De Haagse Stadspartij is geschrokken van dit hoge neerslagrisico. In schriftelijke vragen roept zij het college op om met een plan van aanpak te komen om de door de onderzoekers aangedragen mogelijke verbeteringen van de situatie uit te voeren. Zo zouden er meer groenstroken kunnen worden aangelegd en zouden delen van de stad aangepast kunnen worden zodat het aantal gebouwen dat hinder kan ondervinden van extreme neerslag wordt verminderd.
Schriftelijke vragen: Den Haag niet bestand tegen extreme neerslag
Indiener: Joris Wijsmuller Haagse Stadspartij
Datum: 17 januari 2019
Aan de voorzitter van de gemeenteraad,
In het artikel “Hoosbuien doen Den Haag de das om” in het Algemeen Dagblad van 17 januari 2019 (https://www.ad.nl/den-haag/hoosbuien-doen-den-haag-de-das-om~a6e19f30/) staat te lezen dat uit onderzoek van TU Delft en adviesbureau ‘HKV lijn in water’ blijkt dat Den Haag van alle steden het hardst getroffen wordt als er sprake is van extreme neerslag. Er wordt in de toekomst steeds meer hevige neerslag verwacht.

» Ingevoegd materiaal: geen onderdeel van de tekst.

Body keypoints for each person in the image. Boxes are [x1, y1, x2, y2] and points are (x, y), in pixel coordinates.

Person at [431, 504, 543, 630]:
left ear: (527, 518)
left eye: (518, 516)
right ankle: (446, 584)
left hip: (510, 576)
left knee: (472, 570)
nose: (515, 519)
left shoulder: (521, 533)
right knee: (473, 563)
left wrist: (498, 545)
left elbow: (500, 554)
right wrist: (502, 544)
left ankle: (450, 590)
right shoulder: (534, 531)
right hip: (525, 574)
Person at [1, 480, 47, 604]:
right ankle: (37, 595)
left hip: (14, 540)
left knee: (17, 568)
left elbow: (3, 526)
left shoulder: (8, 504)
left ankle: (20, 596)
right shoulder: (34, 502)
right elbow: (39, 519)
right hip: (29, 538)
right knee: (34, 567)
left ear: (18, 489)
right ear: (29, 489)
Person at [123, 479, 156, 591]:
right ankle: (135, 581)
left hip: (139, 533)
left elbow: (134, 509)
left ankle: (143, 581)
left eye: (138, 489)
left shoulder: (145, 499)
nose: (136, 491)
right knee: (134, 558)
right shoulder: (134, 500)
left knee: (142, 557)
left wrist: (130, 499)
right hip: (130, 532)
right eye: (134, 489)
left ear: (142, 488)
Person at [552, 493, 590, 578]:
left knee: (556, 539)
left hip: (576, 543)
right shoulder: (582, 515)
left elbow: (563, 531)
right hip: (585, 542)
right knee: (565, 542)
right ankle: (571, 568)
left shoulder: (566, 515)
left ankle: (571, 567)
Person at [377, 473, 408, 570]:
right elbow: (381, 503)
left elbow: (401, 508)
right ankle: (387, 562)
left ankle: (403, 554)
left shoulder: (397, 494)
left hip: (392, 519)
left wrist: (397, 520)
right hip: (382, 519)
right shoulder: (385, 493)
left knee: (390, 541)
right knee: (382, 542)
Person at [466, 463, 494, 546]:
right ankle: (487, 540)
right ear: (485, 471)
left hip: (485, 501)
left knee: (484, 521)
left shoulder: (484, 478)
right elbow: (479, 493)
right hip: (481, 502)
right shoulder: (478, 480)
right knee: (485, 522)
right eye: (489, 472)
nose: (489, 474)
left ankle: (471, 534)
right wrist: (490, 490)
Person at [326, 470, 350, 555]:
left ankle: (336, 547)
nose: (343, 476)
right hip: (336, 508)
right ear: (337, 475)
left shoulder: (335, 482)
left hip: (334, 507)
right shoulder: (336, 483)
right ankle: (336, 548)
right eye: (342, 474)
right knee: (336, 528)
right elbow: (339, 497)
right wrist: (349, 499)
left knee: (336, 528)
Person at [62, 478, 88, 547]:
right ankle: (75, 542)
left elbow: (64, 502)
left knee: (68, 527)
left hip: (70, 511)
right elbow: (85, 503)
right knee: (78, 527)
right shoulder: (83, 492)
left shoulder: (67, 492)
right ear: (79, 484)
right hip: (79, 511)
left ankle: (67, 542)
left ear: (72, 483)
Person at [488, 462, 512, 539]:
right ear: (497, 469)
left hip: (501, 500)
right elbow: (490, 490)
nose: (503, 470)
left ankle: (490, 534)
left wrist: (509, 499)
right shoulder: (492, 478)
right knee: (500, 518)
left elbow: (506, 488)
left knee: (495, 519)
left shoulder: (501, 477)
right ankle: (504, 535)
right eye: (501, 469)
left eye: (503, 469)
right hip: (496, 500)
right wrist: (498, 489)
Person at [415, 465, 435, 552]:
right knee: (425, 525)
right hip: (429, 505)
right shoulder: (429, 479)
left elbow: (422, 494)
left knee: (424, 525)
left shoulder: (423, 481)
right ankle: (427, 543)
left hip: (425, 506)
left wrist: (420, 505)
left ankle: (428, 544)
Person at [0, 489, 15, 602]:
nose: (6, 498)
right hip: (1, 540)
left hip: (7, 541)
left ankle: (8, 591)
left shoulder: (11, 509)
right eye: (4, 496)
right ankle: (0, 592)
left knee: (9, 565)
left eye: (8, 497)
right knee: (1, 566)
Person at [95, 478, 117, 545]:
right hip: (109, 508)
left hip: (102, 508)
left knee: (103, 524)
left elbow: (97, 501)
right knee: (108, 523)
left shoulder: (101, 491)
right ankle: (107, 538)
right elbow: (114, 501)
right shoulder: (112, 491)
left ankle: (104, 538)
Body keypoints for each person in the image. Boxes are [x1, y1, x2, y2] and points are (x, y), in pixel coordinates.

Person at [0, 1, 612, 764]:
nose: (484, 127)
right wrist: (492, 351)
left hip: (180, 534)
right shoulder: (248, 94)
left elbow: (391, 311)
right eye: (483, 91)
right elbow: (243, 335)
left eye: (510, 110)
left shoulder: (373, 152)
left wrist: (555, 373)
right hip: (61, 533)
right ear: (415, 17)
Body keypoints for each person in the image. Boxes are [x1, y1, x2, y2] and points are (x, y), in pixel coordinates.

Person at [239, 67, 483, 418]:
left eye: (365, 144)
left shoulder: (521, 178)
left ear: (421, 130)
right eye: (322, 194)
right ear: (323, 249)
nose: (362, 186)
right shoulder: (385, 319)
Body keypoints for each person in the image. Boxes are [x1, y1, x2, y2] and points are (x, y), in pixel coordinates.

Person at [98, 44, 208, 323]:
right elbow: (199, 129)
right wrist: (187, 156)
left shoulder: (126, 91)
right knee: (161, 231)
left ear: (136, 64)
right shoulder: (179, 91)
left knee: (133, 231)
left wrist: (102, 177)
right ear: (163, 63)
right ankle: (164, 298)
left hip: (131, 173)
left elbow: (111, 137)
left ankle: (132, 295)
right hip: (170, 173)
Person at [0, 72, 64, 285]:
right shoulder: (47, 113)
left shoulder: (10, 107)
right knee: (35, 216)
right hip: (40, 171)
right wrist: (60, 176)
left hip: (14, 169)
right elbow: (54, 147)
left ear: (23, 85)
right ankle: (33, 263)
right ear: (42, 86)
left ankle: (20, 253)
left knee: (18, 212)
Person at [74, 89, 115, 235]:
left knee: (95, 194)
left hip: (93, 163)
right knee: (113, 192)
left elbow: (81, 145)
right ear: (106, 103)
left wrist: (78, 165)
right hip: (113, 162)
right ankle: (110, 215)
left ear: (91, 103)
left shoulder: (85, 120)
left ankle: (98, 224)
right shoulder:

Overeenkomstig art. 30 van het Reglement van orde stelt het raadslid Joris Wijsmuller van de Haagse Stadspartij de volgende vragen en beantwoordt het college deze vragen als volgt.
In het artikel “Hoosbuien doen Den Haag de das om” in het Algemeen Dagblad van 17 januari 2019 (https://www.ad.nl/den-haag/hoosbuien-doen-den-haag-de-das-om~a6e19f30/) staat te lezen dat uit onderzoek van TU Delft en adviesbureau ‘HKV lijn in water’ blijkt dat Den Haag van alle steden het hardst getroffen wordt als er sprake is van extreme neerslag. Er wordt in de toekomst steeds
meer hevige neerslag verwacht.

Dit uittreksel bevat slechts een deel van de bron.